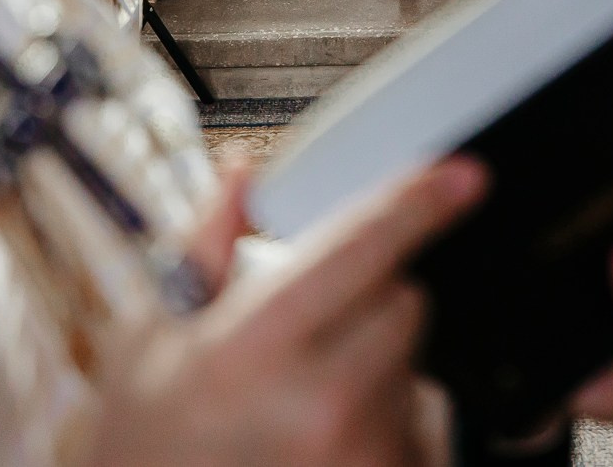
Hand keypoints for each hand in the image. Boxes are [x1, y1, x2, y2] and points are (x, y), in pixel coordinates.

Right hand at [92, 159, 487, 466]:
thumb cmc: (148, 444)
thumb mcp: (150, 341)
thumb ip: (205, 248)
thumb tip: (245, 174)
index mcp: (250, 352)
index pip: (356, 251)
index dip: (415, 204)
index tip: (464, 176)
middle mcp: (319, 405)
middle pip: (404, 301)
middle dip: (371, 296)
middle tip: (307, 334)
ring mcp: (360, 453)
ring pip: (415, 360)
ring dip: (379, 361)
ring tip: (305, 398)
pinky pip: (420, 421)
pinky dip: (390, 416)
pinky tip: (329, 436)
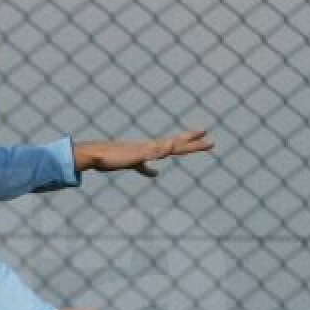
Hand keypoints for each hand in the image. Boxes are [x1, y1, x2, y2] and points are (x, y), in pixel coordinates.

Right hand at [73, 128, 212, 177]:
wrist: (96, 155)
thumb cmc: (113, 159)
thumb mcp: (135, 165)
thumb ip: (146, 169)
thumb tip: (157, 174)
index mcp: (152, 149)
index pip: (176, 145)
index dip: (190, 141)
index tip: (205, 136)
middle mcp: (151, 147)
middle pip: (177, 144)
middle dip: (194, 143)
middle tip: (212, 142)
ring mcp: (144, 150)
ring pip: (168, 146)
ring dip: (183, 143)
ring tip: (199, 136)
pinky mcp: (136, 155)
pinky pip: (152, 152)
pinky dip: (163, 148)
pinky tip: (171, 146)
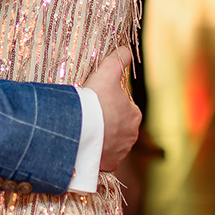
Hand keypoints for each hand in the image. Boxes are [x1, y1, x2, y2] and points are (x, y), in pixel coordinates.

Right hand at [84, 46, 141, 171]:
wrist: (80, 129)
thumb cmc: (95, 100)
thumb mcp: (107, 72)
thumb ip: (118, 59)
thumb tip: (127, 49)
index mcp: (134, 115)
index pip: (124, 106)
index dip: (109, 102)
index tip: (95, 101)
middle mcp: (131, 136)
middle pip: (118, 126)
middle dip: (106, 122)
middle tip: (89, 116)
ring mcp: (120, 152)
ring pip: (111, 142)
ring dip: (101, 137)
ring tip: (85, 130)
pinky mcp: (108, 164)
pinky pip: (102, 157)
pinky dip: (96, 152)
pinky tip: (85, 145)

________

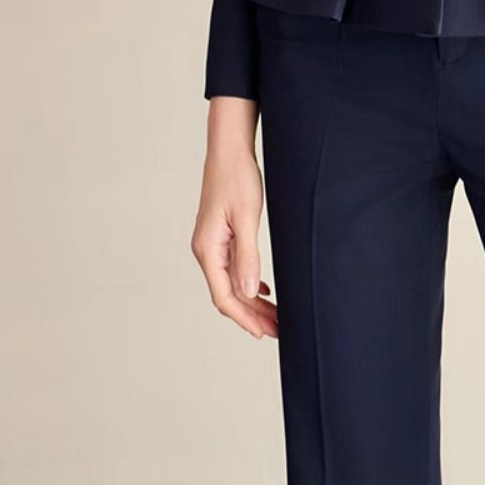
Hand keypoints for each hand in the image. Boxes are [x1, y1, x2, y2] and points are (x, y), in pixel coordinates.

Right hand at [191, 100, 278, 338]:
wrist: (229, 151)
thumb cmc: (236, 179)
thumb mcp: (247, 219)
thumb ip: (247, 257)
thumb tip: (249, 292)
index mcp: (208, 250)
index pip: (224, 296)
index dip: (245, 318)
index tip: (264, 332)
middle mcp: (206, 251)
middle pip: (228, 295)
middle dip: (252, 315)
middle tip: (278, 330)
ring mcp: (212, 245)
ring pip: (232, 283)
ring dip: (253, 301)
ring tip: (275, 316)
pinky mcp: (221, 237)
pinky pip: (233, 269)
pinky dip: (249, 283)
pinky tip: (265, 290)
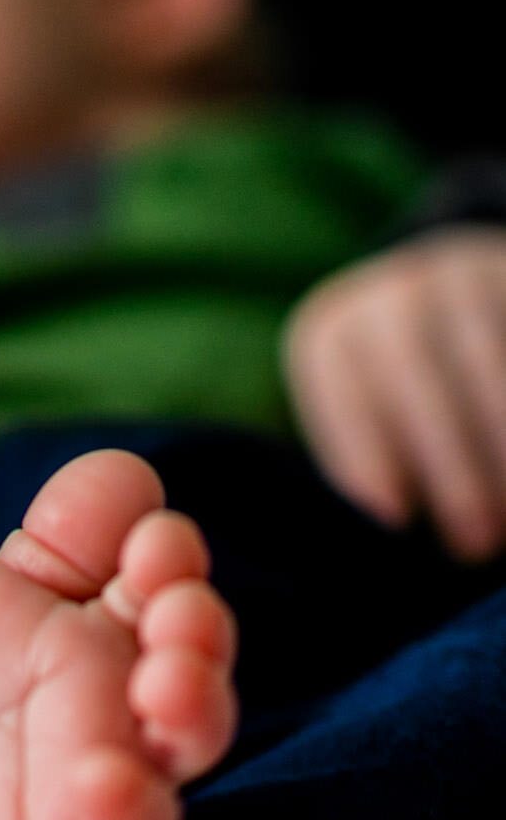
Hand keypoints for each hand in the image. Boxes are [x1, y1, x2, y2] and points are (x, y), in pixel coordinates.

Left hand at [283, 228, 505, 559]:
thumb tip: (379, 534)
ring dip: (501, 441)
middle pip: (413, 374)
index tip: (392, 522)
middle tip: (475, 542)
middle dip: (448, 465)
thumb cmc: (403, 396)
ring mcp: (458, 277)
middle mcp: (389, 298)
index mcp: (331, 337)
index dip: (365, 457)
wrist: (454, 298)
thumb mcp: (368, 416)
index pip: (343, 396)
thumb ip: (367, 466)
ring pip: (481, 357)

________

**AIM OF THE TASK**
Using the listing above, list every line in which the string "Right" occurs.

**ANSWER SPACE**
Right hand at [92, 159, 487, 466]:
Right hand at [73, 128, 212, 177]:
Right hand at [84, 46, 141, 171]:
Right hand at [191, 100, 278, 338]:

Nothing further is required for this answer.